POINTS OF CONFLICT: But the report has stirred a hornet’s nest by proposing that schools go beyond teaching traditional skills such as reading, writing and arithmetic and begin providing instruction in five job-related “competencies”--resources, interpersonal skills, information, systems and technology.
Someone who understands systems, for example, “knows how social, organization and technological systems work and operates effectively with them.” Students should also be able to “monitor” a system and improve its design.
Many observers dismiss such talk as meaningless gibberish.
“Anyone trying to follow the commission’s proposals would harm our students and schools,” economic analyst Robert J. Samuelson wrote in a Newsweek column. “The ‘competencies’ in Brock’s report are so vague they’re worthless. Nor can schools teach detailed job skills.”

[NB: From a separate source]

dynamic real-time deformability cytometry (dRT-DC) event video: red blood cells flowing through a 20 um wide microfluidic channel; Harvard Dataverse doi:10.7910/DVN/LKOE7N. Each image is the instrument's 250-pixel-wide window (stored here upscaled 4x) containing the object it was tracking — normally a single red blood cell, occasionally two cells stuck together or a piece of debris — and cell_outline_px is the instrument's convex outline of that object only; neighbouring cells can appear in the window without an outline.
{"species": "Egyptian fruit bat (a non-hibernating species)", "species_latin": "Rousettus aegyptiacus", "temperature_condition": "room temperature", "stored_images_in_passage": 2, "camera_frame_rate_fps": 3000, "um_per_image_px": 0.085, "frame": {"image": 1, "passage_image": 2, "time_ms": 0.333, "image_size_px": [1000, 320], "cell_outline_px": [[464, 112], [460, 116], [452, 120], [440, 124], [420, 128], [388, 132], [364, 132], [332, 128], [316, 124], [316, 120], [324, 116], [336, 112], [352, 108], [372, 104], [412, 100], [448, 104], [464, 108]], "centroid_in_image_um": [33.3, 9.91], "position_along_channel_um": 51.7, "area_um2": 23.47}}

The study, completed in June, is not without its defenders. William Kolberg, president of the National Alliance of Business, praises the document for “detailing the higher order skills” necessary to hold a job on an assembly line.
“This report is about the kids bound for the work force,” added Bella Rosenberg of the American Federation of Teachers. “It’s not talking about narrow vocational skills but the broad basic skills in the general track.”
But many authorities complained that the report reads like a business presentation gone awry, with elaborate concepts substituted for fresh ideas. Some proposals, such as bettering “interpersonal skills,” already are incorporated in the education system, they noted.
“Cooperative learning has been all the rage in the last five years,” said Bruce Hunter, associate executive director of the American Assn. of School Administrators. In the past, he said, teachers discouraged team work. “Exchanging information with other students was considered to be cheating, but now teachers are encouraging students to work together.”
Even the report’s defenders do not give the document an “A” for clarity. Indeed, some specialists refused to comment on the report. Although they liked the idea of hearing what the business community wants from 18-year-old workers, several indicated they do not understand the document.
Some implications of the report, depending on how they are interpreted, actually could prove harmful to students, several experts said.
DIVIDED VIEWS: The report could be viewed as proposing lower standards for high school students, one specialist said. On the other hand, another feared that it is raising goals beyond reason with radically “high standards and rigorous content.”
But the most troubling aspect of the report is that it “looks to students as workers in the work place, not as citizens in a democracy,” said Robert Hochstein of the Carnegie Foundation for the Advancement of Teaching.
“They are going to be fathers and mothers, voters and (members of) juries,” Hochstein argued. “We’re shortchanging them if we do not prepare them for the much larger perspective.
“Students don’t need a course for reading blueprints,” he said. “We need well-educated students who have a deep knowledge of the basic curriculum. If they have those fundamentals, we can train them. That’s where our energies should be.”